Q.: What would cause tiny craters to form on the surface of parking decks made with concrete containing a calcium-nitrite corrosion inhibitor? The craters are about 1 inch in diameter and 1/4 inch high. They primarily occur over deep beams, and sometimes cracks pass through them after the concrete hardens.

A.: We consulted Ken Rear of Grace Construction Products, a manufacturer of a calcium-nitrite based corrosion inhibitor. One of Ken's field engineers has observed cratering in very deep placements but not ones containing calcium nitrite. In one case, he said the water came to the surface so rapidly that the surface looked like a mass of crayfish mounds.
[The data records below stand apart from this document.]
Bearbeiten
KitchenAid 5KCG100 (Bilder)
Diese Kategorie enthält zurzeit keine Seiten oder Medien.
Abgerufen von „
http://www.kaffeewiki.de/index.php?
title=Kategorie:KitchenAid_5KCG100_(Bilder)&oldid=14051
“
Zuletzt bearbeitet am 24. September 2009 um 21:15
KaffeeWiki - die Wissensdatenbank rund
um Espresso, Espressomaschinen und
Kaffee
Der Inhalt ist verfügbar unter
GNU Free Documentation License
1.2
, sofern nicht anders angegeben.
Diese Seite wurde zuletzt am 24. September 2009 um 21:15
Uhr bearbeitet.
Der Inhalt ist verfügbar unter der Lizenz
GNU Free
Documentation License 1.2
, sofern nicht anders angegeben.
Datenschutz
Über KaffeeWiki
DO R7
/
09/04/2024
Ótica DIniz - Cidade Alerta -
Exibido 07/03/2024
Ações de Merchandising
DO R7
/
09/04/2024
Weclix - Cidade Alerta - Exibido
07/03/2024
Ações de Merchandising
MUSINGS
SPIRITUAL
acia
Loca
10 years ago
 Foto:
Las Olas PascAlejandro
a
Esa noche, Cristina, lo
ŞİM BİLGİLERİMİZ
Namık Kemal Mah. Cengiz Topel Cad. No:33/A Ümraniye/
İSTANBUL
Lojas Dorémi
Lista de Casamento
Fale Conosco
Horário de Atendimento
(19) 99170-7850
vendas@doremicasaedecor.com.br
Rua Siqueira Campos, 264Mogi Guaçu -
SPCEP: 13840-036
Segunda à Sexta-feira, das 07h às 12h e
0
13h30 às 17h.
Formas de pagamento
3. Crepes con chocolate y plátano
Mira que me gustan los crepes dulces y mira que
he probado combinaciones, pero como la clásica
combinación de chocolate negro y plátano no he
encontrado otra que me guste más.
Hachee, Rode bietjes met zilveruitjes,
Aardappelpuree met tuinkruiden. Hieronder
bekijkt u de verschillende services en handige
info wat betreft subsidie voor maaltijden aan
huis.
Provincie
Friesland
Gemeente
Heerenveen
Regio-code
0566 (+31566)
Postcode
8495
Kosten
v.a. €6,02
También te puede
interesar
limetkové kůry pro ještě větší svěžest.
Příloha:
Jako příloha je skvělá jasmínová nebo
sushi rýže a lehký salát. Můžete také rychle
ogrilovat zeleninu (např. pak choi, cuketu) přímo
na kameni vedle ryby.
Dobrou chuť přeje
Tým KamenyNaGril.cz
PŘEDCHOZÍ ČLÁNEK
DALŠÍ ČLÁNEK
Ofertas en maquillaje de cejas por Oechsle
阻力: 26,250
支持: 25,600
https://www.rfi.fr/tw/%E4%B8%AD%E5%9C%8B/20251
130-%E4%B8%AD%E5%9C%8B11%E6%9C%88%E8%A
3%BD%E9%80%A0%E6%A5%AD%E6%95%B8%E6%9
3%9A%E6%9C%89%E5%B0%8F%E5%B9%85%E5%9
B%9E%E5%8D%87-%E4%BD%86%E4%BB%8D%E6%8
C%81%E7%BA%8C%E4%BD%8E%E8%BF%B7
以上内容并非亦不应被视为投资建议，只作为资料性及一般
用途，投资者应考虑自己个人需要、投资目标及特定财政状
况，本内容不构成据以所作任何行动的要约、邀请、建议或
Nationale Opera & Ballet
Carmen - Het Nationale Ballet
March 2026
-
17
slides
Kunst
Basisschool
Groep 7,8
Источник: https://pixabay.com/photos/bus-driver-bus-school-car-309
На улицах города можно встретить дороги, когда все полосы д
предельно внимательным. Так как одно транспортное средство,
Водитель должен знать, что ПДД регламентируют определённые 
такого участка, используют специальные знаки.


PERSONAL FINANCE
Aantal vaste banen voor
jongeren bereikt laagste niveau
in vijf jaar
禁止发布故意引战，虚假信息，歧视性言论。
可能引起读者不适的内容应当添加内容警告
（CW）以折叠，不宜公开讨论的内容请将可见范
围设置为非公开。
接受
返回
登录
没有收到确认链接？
He believes the cause was water in the bottom of the form that wasn't removed before concrete placement. Another field person recalled a job where the contractor placed concrete on aluminum decking. The aluminum reacted with calcium hydroxide (not calcium nitrite) in the concrete and produced hydrogen gas and bubbles on the surface.

Ken has seen similar eruptions in concrete reinforced with steel fibers. Huge bleeding channels appeared at certain spots, with holes as large as 1/4 inch at the end of each channel. This, again, wasn't related to a calcium-nitrite corrosion inhibitor being used in the concrete, nor did it occur over the whole slab surface.